| YOUR ASSIGNMENT |
In the data below, find every line that has the string "down", and copy it.

| EXERCISE DATA |
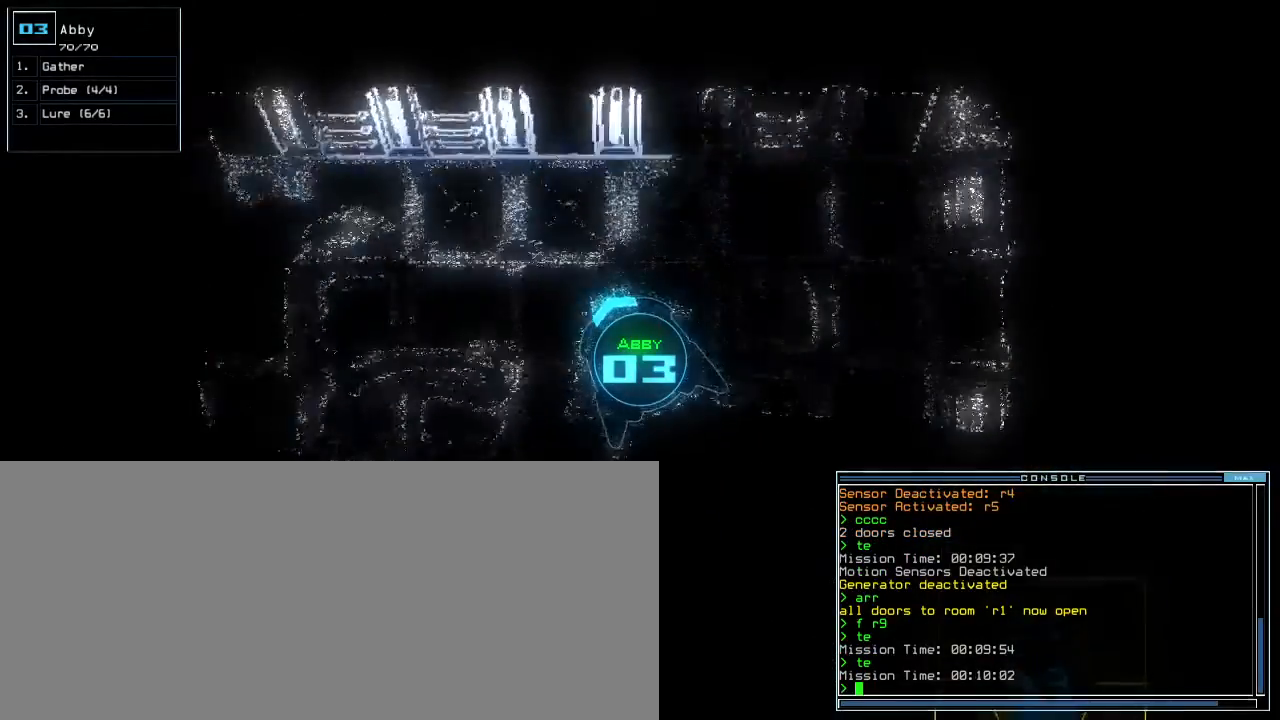
{"keys": ["up"], "events": [[283, "left", "up"]]}
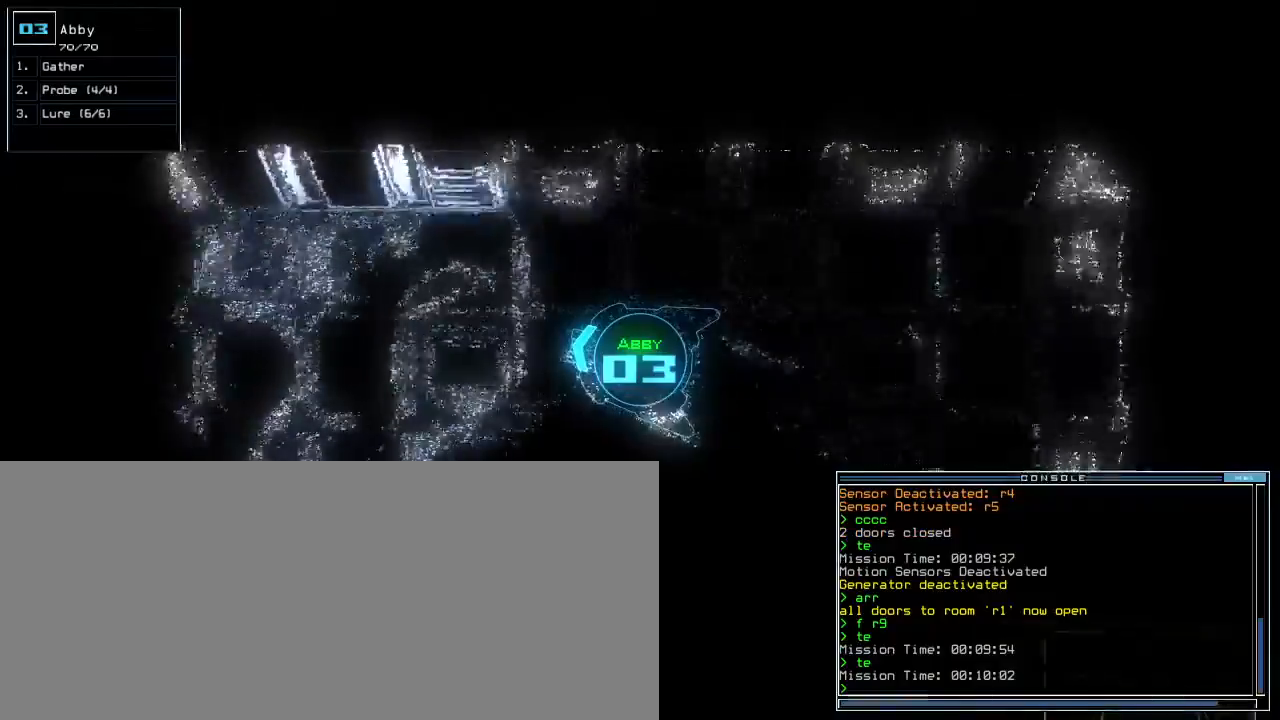
{"keys": ["up"], "events": [[133, "left", "down"], [250, "left", "up"]]}
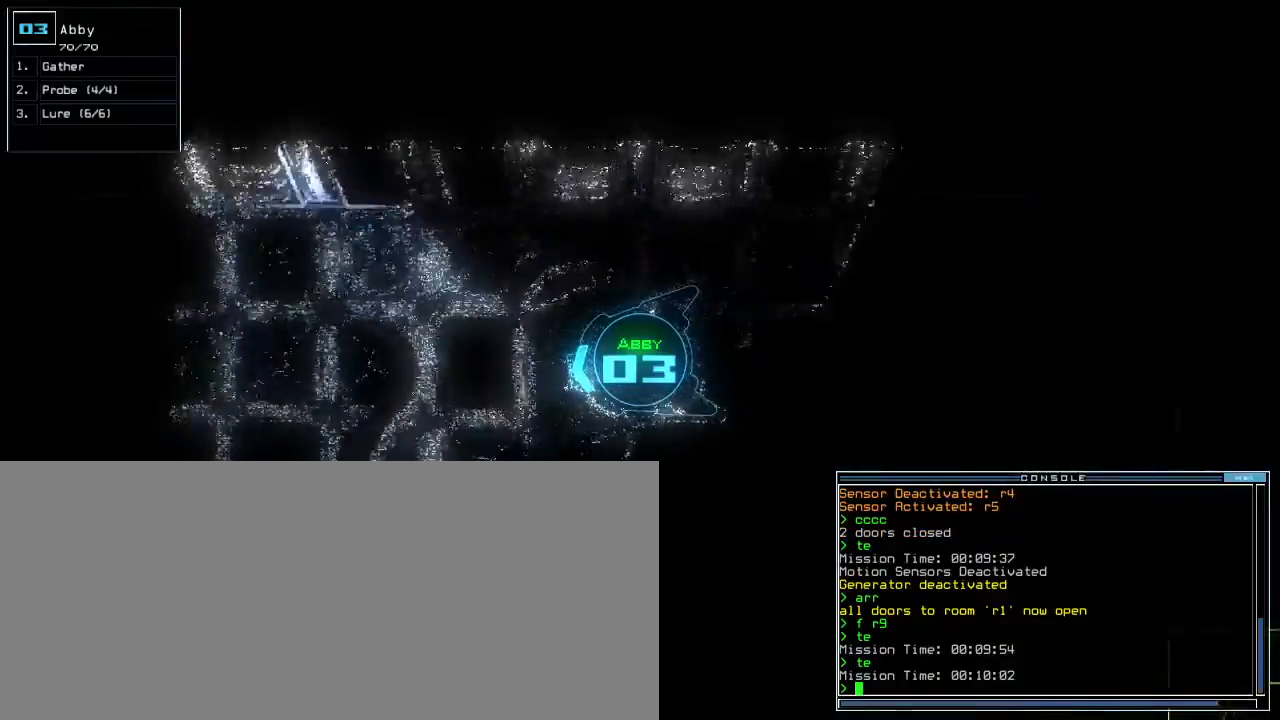
{"keys": ["up"], "events": [[250, "right", "down"], [317, "right", "up"]]}
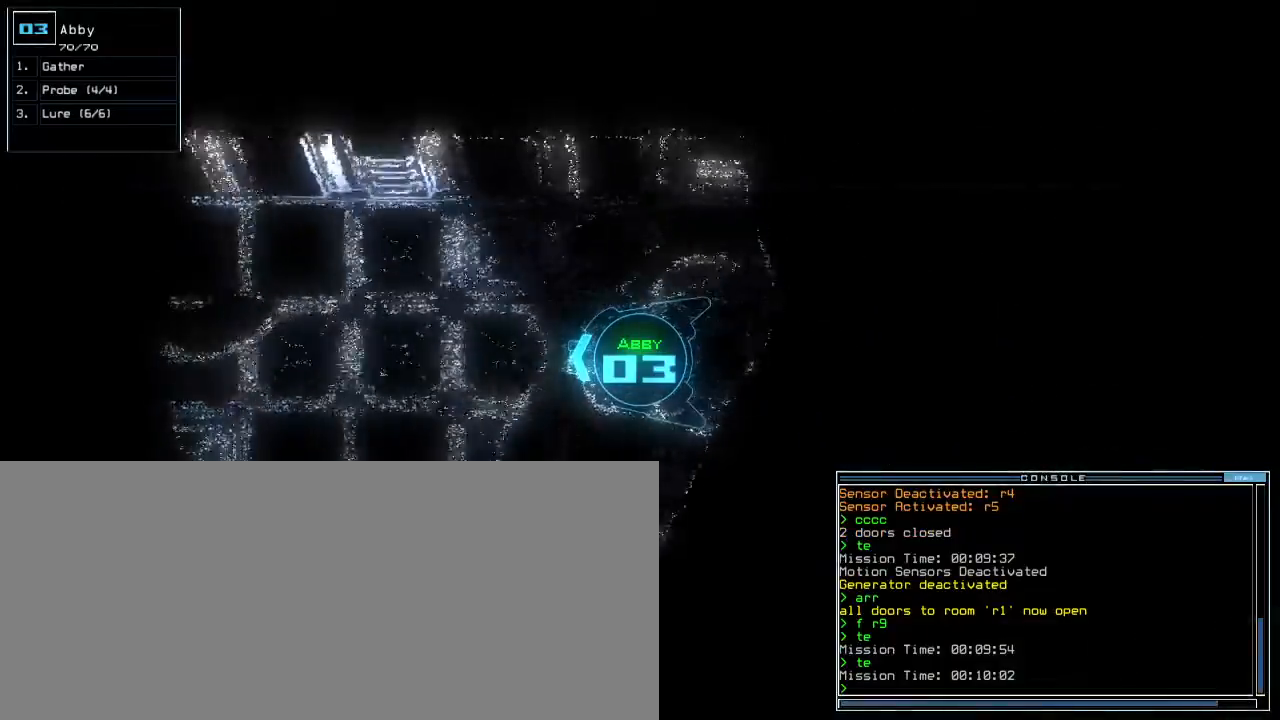
{"keys": ["up"], "events": []}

| ANSWER FOR THE TASK |
{"keys": ["up"], "events": [[133, "left", "down"], [250, "left", "up"]]}
{"keys": ["up"], "events": [[250, "right", "down"], [317, "right", "up"]]}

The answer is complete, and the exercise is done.